In the sail-to-steam warship model fleet, she can easily stand up or come along side of the Optatus ships of that period. My personal opinion is that Mr. Wolkersdorfer is a consummate artist with a great deal of skill and know-how who applies his gift to these great models liberally.
From the flyer that came with the model (translated) and a few editorial comments
LOA: 91.4 m = 300 feet
Beam: 16.9 m = 55 feet
Propulsion: steam engine and full-ship rig (3-masted)
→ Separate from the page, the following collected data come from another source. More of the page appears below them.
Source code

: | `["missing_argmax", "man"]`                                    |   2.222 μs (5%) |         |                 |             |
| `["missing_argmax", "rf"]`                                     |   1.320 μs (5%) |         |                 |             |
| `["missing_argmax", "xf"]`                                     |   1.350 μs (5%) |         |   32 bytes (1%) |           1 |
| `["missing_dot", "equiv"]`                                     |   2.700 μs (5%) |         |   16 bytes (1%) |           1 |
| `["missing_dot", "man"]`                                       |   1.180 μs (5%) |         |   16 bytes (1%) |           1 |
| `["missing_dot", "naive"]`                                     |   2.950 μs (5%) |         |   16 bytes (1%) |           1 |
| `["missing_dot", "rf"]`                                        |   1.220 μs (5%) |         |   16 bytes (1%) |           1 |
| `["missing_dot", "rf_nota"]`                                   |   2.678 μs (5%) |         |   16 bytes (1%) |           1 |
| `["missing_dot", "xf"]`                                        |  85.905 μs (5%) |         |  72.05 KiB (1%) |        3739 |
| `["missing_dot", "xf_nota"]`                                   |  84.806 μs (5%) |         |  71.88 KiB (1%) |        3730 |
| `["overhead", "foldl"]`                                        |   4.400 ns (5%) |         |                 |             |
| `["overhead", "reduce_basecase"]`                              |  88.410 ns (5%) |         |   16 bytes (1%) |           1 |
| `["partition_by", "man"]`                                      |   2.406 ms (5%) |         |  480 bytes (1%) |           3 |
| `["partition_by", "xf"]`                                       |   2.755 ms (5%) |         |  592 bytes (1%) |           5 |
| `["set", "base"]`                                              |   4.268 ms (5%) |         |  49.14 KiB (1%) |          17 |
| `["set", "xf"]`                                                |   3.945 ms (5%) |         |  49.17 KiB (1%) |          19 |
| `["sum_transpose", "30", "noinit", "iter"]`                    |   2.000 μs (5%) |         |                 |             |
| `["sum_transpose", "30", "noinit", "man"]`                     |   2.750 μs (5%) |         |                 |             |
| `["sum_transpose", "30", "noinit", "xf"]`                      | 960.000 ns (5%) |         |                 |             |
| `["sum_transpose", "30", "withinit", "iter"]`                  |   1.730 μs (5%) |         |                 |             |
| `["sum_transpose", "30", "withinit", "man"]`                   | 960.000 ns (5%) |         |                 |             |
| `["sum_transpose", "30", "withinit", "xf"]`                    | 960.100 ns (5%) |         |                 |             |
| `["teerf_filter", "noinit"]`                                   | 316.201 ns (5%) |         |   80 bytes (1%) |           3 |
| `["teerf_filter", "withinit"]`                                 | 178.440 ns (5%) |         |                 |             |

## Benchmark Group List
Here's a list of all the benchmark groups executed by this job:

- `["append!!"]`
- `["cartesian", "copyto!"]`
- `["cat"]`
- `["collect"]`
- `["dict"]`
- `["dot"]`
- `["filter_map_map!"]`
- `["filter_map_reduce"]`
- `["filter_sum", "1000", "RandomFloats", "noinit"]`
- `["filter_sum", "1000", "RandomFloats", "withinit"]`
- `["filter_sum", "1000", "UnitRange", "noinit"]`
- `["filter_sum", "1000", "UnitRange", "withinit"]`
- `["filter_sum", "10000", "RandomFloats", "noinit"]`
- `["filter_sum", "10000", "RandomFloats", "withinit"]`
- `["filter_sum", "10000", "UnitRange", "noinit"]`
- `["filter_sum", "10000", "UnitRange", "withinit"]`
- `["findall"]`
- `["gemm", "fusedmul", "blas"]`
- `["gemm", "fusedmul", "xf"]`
Builder: R. Napier & Son, Glasgow
Armament: One 229 mm cannon (9 inch); fourteen 203 mm cannons (8 inch); ten 36 pounders.
Reference Sources: The Ottoman Steam Navy, by A. Langensiepen and A. Güleryüz (now available at Amazon.com)
Brief Synopsis: Sister-ships are: AZIZIYE, ORHANIYE, and MAHMUDIYE. The OSMANIYE was taken out of service in 1909 and sold in 1923.